February 4, 2020 growingchamp 0 Comments

Is there any question you’ve asked more often than this one: “How was practice?” 

If there is one, it’s probably, “Did you do your homework?” 

Perhaps we should reflect on the reason for our constantly wanting to know how practice went. Are we anxious to judge, ready to critique, a bit nosy, or honestly engaged in our child’s experience?

Learning new skills is messy, slow, uncooperative, and almost always uneven. 

In youth sports, much like “real” life, there are above average days, below average days, and a ton of just average days as the process of improvement and growth moves along slowly. The patient and persistent athlete is rewarded for putting in a consistent effort, even on the days it feels like, “I’m not getting any better.”
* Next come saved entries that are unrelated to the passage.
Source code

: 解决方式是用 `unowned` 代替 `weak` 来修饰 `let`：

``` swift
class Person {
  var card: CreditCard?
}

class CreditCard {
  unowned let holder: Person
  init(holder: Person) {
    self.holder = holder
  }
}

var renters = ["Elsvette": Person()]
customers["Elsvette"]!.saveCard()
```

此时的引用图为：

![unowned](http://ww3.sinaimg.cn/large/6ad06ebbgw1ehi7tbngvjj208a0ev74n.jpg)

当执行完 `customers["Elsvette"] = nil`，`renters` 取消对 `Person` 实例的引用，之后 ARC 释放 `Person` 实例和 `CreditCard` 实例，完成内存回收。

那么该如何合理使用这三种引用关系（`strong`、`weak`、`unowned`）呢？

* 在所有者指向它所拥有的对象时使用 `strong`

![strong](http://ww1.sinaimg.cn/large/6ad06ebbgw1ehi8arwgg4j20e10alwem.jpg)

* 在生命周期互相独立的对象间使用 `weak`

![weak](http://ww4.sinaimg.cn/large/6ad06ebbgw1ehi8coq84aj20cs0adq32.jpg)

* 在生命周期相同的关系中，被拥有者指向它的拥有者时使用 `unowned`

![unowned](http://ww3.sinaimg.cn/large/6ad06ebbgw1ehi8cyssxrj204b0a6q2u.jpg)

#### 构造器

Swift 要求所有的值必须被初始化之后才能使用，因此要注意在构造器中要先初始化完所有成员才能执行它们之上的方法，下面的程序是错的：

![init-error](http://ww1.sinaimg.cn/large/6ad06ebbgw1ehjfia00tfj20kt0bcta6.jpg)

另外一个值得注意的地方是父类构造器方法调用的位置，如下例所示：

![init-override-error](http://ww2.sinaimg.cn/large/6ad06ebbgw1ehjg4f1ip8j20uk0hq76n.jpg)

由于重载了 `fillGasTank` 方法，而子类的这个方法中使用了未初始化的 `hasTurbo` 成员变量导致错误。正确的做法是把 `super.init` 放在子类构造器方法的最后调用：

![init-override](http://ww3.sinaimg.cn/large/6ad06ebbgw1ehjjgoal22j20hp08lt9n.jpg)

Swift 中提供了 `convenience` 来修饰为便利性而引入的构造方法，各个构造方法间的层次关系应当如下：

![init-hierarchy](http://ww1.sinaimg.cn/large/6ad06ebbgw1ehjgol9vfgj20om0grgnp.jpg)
It’s important for sports parents to be able to discuss what happened at sports practice with their children, but it’s even more crucial that those conversations don’t become an endless interrogation that their child begins to dread. 
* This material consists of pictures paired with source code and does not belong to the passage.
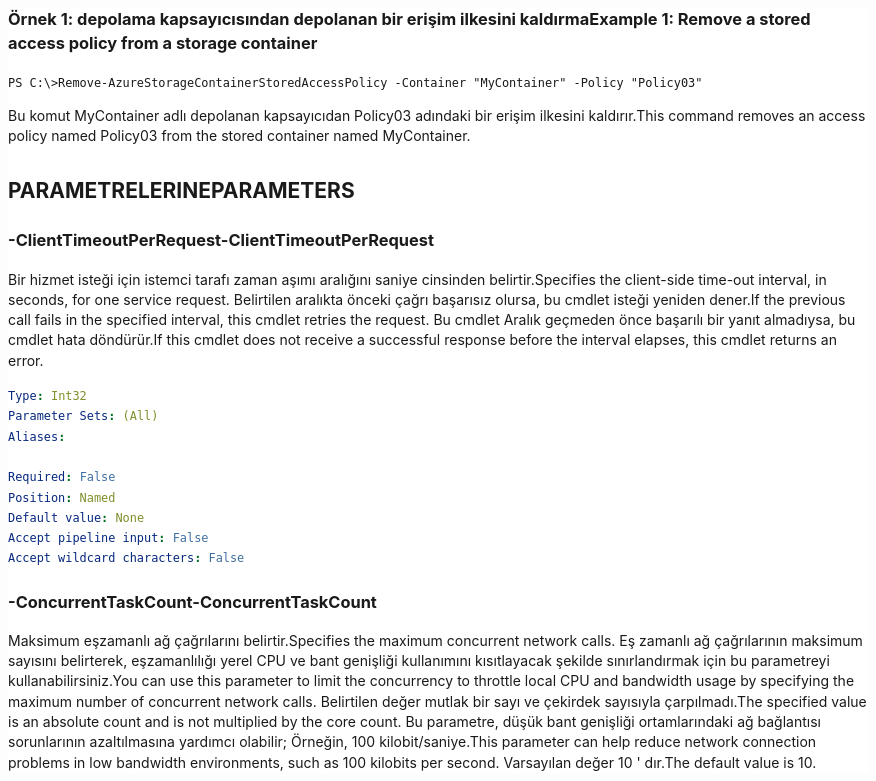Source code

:### <span data-ttu-id="ed18a-108">Örnek 1: depolama kapsayıcısından depolanan bir erişim ilkesini kaldırma</span><span class="sxs-lookup"><span data-stu-id="ed18a-108">Example 1: Remove a stored access policy from a storage container</span></span>
```
PS C:\>Remove-AzureStorageContainerStoredAccessPolicy -Container "MyContainer" -Policy "Policy03"
```

<span data-ttu-id="ed18a-109">Bu komut MyContainer adlı depolanan kapsayıcıdan Policy03 adındaki bir erişim ilkesini kaldırır.</span><span class="sxs-lookup"><span data-stu-id="ed18a-109">This command removes an access policy named Policy03 from the stored container named MyContainer.</span></span>

## <span data-ttu-id="ed18a-110">PARAMETRELERINE</span><span class="sxs-lookup"><span data-stu-id="ed18a-110">PARAMETERS</span></span>

### <span data-ttu-id="ed18a-111">-ClientTimeoutPerRequest</span><span class="sxs-lookup"><span data-stu-id="ed18a-111">-ClientTimeoutPerRequest</span></span>
<span data-ttu-id="ed18a-112">Bir hizmet isteği için istemci tarafı zaman aşımı aralığını saniye cinsinden belirtir.</span><span class="sxs-lookup"><span data-stu-id="ed18a-112">Specifies the client-side time-out interval, in seconds, for one service request.</span></span>
<span data-ttu-id="ed18a-113">Belirtilen aralıkta önceki çağrı başarısız olursa, bu cmdlet isteği yeniden dener.</span><span class="sxs-lookup"><span data-stu-id="ed18a-113">If the previous call fails in the specified interval, this cmdlet retries the request.</span></span>
<span data-ttu-id="ed18a-114">Bu cmdlet Aralık geçmeden önce başarılı bir yanıt almadıysa, bu cmdlet hata döndürür.</span><span class="sxs-lookup"><span data-stu-id="ed18a-114">If this cmdlet does not receive a successful response before the interval elapses, this cmdlet returns an error.</span></span>

```yaml
Type: Int32
Parameter Sets: (All)
Aliases: 

Required: False
Position: Named
Default value: None
Accept pipeline input: False
Accept wildcard characters: False
```

### <span data-ttu-id="ed18a-115">-ConcurrentTaskCount</span><span class="sxs-lookup"><span data-stu-id="ed18a-115">-ConcurrentTaskCount</span></span>
<span data-ttu-id="ed18a-116">Maksimum eşzamanlı ağ çağrılarını belirtir.</span><span class="sxs-lookup"><span data-stu-id="ed18a-116">Specifies the maximum concurrent network calls.</span></span>
<span data-ttu-id="ed18a-117">Eş zamanlı ağ çağrılarının maksimum sayısını belirterek, eşzamanlılığı yerel CPU ve bant genişliği kullanımını kısıtlayacak şekilde sınırlandırmak için bu parametreyi kullanabilirsiniz.</span><span class="sxs-lookup"><span data-stu-id="ed18a-117">You can use this parameter to limit the concurrency to throttle local CPU and bandwidth usage by specifying the maximum number of concurrent network calls.</span></span>
<span data-ttu-id="ed18a-118">Belirtilen değer mutlak bir sayı ve çekirdek sayısıyla çarpılmadı.</span><span class="sxs-lookup"><span data-stu-id="ed18a-118">The specified value is an absolute count and is not multiplied by the core count.</span></span>
<span data-ttu-id="ed18a-119">Bu parametre, düşük bant genişliği ortamlarındaki ağ bağlantısı sorunlarının azaltılmasına yardımcı olabilir; Örneğin, 100 kilobit/saniye.</span><span class="sxs-lookup"><span data-stu-id="ed18a-119">This parameter can help reduce network connection problems in low bandwidth environments, such as 100 kilobits per second.</span></span>
<span data-ttu-id="ed18a-120">Varsayılan değer 10 ' dır.</span><span class="sxs-lookup"><span data-stu-id="ed18a-120">The default value is 10.</span></span>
In spite of a parent’s good intentions, it’s all too easy for a child to get the feeling that he or she is being measured by their sports performance at practices.
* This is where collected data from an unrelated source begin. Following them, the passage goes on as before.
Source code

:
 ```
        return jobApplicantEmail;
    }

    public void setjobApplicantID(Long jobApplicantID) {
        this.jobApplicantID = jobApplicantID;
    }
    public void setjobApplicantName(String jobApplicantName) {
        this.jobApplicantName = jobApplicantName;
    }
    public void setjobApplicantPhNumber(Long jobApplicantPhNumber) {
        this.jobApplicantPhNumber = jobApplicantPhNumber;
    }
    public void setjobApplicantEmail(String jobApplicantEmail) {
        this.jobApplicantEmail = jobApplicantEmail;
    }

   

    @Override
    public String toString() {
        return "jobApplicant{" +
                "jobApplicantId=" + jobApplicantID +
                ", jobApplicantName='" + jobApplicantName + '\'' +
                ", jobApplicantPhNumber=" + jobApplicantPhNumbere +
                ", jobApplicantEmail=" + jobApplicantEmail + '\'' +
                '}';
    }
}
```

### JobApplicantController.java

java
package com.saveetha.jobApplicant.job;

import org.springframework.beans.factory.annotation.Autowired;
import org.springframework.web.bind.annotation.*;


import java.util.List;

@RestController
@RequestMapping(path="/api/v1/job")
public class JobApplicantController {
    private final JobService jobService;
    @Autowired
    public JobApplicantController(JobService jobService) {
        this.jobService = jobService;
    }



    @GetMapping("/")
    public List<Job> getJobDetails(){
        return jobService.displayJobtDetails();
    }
So, how can sports parents discuss the day’s practice with their young athlete without making the child feel like they’re being judged by the quality of the day’s performance?

In a nutshell, parents should first of all be “welcoming” to their child after practice—happy to see them.

Secondly, “patient”—wait for your child to share whatever he or she feels like sharing.  It might not be anything to do with the technical part of practice, but if it’s important to them, it should be important to us.

Lastly, “curious” to learn more about what’s on their mind.  “Tell me more” is a very valuable phrase to use.

That phrase, along with “What was your favorite part of practice?” is a much less intimidating statement than “How did you DO?” 

Sports parents don’t have to discuss everything that happens on the field or in the gym with their kids, but they should “touch base” occasionally about things like the overall learning environment: 

  • “How does your coach talk to the kids when he’s teaching?”  
  • “What kinds of things is the coach having you work on?” 

 

The goal of asking these questions is to learn, not to judge.

How can parents broach sensitive, sports-related topics with their kids? For example, does the coach yell at particular children or somehow single them out during practice? It’s important for parents to learn how coaches are treating athletes during practices and competitions; i.e. Is it respectful?  Is it safe physically and emotionally?

Staying in the know about the coach’s methods of coaching and the disciplinary environment at practice and events allows parents to better support their children throughout their athletic journey.

Here are some questions that can help sports parents have honest discussions with their young athletes:

  • “How does your coach act when he/she is upset with the kids?” 
  • “How does your coach react to trouble makers during practice?” 
  • “Is there anything that happens during practices that makes you feel uncomfortable?” 

Regardless of the day’s performance, there are several alternatives that work better than an inquisition. 

Remember, no one knows your child like you do. Say a quick “It’s good to see you!” when your child jumps in the car after practice or a game, and then turn on your internal radar to catch the mood of your child. 

He or she may wish to sit in silence in the safety of your presence for a while before discussing the day’s events.

Parents who are responsive to the emotional needs of their children will discover those children invest their own energy right back into the relationship, and they grow up to be sensitive to the needs of others. The time together after a frustrating practice session can be the platform for growing closer to your child.